Теперь это было наше проклятие.
Глава первая
Пятнадцатое февраля. Вечный покой
Капли дождя стекают с полей лучшей чёрной шляпки Аммы. Лена стоит голыми коленями в грязи возле могилы Мэйкона. У меня покалывает шею оттого, что я стою так близко к подобным Мэйкону — инкубам — демонам, питающимся воспоминаниями и снами смертных, таких как я, когда мы спим. Звук, который они издают, вспарывая последний клочок тёмного неба и исчезая перед рассветом, не похож ни на что на свете. Будто бы они были стаей чёрных воронов, в унисон взлетающей с проводов линии электропередачи.
Такими были похороны Мэйкона.
Я мог вспомнить подробности, как будто это произошло вчера, хотя было сложно поверить, что что-то из этого вообще произошло. В этом была вся мудреность похорон, да и жизни в целом, наверное. Важные детали ты полностью блокируешь, но случайные, второстепенные моменты настойчиво преследуют тебя, снова и снова прокручиваясь в голове.
Вот что я мог вспомнить: Амма в потёмках будит меня, чтобы ни свет ни заря отправиться в Сад Его Вечного Покоя. Оцепеневшая и сломленная Лена, жаждущая превратить в лёд и разбить вдребезги всё вокруг себя. Тьма в небе и в половине стоящих вокруг могилы людей, которые людьми то и не были.
Но кроме этого было то, что я вспомнить не мог. Оно было где-то там, пряталось на краю моего сознания. Я пытался вспомнить это со дня рождения Лены, её шестнадцатой луны, ночи, когда умер Мэйкон.

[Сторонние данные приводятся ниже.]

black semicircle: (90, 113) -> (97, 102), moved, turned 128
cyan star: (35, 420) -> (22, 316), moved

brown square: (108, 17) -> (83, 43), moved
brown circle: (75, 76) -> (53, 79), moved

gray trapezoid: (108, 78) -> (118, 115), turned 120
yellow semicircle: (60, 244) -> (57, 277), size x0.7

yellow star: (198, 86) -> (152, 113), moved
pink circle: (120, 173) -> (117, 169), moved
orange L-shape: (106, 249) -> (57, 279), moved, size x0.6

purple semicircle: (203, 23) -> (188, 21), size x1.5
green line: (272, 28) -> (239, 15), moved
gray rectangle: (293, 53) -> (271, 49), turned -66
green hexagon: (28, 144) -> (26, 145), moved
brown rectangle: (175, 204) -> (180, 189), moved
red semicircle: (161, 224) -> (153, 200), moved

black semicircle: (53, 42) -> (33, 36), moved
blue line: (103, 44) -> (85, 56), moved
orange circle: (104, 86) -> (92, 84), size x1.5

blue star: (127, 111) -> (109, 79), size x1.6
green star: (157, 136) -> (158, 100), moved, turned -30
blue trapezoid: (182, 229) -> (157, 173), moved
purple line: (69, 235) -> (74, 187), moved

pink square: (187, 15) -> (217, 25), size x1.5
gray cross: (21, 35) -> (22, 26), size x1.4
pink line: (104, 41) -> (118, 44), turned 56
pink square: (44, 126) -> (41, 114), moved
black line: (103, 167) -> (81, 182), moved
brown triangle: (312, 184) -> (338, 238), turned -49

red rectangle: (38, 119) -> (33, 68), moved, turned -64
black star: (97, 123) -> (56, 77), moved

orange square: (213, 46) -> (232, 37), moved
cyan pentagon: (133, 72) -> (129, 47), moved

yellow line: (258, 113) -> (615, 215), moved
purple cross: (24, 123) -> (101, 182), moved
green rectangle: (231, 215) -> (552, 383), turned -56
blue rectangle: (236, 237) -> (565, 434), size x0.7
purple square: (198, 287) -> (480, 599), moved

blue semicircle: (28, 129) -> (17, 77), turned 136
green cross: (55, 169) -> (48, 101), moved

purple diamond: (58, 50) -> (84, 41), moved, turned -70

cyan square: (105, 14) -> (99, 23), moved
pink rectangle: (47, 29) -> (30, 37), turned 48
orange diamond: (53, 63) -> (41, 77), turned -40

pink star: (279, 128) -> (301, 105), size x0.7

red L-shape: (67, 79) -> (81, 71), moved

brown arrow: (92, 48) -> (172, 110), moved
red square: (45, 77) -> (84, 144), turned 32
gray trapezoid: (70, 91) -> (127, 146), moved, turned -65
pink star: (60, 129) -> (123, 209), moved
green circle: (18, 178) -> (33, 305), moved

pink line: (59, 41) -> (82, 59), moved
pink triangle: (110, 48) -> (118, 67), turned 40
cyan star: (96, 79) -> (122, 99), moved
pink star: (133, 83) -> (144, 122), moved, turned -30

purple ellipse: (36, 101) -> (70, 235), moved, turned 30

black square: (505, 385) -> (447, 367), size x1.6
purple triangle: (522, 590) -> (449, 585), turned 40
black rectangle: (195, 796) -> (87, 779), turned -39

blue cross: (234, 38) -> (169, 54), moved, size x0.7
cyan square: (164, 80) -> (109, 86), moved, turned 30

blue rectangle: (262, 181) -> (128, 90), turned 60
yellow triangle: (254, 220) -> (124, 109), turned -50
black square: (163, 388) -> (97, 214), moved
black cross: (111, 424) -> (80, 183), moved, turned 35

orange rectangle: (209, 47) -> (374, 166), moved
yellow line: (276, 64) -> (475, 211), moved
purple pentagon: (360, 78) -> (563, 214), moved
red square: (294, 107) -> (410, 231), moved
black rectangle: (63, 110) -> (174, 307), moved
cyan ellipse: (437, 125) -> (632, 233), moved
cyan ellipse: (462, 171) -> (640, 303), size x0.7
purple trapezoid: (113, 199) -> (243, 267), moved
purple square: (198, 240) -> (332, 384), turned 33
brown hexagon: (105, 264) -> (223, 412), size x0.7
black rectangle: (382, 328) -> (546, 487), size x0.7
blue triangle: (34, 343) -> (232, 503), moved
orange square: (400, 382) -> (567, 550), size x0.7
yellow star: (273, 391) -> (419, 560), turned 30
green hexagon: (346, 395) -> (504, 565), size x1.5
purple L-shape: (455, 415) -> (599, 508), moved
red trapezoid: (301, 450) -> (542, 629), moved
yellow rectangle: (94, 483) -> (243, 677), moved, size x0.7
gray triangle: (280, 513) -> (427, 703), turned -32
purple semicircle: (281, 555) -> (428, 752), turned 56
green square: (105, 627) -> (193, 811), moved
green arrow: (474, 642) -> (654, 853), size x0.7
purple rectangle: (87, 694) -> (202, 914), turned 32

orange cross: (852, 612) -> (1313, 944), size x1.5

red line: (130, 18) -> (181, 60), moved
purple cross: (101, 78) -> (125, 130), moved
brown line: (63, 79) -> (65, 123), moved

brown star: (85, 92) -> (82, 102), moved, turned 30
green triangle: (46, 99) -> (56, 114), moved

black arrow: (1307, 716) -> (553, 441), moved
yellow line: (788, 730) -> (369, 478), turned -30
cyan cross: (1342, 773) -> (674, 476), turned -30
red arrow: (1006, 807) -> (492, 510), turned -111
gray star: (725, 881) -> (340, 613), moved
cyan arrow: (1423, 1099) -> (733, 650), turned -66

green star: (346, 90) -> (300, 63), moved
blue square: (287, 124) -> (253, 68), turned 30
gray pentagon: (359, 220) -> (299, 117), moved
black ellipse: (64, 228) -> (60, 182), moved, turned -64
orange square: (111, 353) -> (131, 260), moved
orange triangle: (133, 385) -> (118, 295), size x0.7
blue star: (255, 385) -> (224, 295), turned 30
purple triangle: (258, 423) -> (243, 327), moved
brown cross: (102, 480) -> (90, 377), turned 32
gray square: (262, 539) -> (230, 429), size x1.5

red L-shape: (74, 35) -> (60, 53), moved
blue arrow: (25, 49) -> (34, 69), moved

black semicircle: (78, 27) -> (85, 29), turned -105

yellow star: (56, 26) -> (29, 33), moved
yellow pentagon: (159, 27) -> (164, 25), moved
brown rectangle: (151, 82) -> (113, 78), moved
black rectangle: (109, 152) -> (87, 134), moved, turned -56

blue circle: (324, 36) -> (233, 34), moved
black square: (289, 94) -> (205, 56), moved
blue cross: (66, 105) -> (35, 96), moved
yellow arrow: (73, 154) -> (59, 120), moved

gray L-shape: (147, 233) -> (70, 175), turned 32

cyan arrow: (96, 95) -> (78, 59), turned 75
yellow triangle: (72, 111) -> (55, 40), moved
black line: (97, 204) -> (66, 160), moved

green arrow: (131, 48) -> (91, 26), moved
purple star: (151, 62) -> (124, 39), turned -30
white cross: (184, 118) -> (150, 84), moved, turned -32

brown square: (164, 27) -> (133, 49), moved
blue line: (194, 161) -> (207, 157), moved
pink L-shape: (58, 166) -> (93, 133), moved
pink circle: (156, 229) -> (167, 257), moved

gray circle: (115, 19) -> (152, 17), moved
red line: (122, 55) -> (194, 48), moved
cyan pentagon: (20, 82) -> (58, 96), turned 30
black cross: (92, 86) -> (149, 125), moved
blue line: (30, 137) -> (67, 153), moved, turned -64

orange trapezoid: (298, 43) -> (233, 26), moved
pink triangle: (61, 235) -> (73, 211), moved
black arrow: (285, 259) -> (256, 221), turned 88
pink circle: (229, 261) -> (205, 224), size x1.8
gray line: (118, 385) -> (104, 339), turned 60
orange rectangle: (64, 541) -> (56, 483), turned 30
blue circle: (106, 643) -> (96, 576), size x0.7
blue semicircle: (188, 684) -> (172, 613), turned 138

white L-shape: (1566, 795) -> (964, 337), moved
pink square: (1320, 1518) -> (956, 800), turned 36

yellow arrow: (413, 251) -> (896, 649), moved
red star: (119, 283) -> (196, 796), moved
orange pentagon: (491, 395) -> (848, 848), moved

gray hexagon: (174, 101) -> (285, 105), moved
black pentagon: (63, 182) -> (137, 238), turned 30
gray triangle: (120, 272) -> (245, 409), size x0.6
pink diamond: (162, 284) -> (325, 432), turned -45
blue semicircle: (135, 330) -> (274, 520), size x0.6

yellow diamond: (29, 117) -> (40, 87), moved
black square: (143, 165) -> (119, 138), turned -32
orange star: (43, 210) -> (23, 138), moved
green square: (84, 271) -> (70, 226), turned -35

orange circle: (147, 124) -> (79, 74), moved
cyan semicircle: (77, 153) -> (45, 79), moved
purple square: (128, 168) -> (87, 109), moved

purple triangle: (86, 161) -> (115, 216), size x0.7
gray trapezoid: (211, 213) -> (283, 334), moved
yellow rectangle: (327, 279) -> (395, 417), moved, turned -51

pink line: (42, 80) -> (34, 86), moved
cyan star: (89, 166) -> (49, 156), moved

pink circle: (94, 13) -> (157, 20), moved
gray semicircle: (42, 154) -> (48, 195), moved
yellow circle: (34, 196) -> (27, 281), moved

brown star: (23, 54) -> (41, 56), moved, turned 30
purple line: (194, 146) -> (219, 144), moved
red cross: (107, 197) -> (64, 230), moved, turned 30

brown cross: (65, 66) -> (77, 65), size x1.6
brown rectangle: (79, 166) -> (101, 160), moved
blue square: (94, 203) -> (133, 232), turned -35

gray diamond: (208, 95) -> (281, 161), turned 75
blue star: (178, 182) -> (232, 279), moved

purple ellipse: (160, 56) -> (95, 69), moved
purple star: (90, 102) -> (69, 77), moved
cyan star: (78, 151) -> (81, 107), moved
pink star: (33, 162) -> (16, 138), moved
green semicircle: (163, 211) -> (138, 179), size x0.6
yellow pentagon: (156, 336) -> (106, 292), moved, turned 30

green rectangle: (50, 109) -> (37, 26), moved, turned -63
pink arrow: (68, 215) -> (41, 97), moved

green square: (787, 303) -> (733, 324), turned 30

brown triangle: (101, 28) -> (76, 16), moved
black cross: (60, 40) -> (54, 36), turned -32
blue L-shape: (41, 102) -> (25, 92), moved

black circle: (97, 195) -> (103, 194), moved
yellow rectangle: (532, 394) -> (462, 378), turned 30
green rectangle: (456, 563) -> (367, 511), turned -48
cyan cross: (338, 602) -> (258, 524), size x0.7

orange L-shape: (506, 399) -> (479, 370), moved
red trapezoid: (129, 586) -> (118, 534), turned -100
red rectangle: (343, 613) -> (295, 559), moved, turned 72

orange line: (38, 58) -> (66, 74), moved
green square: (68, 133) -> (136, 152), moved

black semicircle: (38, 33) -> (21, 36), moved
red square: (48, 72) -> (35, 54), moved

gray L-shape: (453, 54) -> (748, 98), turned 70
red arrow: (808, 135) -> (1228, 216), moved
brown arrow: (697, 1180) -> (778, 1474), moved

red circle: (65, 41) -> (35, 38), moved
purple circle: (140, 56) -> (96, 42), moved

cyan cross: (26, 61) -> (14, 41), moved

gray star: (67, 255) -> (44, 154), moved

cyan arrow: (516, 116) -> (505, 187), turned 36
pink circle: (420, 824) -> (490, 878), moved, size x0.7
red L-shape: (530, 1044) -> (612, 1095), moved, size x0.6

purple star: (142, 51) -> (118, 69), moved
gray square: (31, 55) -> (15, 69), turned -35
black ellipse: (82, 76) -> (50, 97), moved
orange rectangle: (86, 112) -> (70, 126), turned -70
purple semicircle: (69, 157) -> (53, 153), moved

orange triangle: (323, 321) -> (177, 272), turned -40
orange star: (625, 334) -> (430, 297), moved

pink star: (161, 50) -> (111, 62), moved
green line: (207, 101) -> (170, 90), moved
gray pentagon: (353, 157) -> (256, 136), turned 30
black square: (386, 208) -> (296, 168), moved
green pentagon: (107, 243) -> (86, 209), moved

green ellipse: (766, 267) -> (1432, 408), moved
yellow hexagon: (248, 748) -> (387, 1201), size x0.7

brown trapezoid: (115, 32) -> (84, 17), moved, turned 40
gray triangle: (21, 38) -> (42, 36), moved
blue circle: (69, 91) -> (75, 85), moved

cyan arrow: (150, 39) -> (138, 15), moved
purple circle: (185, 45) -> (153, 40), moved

Я только знал, что было нечто, что мне необходимо было вспомнить.
* * *
В утро похорон снаружи была кромешная тьма, но лунный свет, пробивавшийся сквозь облака, освещал мою комнату. В комнате было холодно, но мне было всё равно. Я открыл окно две ночи назад, когда умер Мэйкон, словно он мог вновь появиться в моей комнате, сесть во вращающееся кресло и ненадолго остаться.
Я помнил ночь, когда увидел Мэйкона, стоящего во тьме у моего окна. Именно тогда я и узнал, кто он такой. Не вампир или иное мифологическое существо из книг, как я предполагал, а самый настоящий демон. Тот, который мог бы питаться кровью, но предпочёл вместо этого мои сны.
Мэйкон Мелхиседек Равенвуд. Для местных он был Стариком Равенвудом, городским отшельником. А ещё он был дядей Лены и единственным отцом, которого она когда-либо знала.
Я одевался в темноте, когда ощутил прилив тепла в груди, что означало присутствие Лены.
Ли?
Лена говорила из глубин моего сознания, такая близкая, как никто другой, и почти столь же далёкая. Келтинг — наша невербальная форма общения. Секретный язык, который маги, подобные ей, использовали задолго до того, как моя спальня оказалась по южную сторону линии Мэйсона-Диксона[1]. Это был тайный язык близких отношений и жизненной необходимости, рождённый во времена, когда за то, что ты отличаешься от других, тебя могли сжечь на костре. Это был язык, которым нам не полагалось уметь пользоваться, потому что я был смертным. Но, по какой-то необъяснимой причине, мы могли им пользоваться, и пользовались, чтобы говорить о несказанном и о том, что нельзя выразить словами.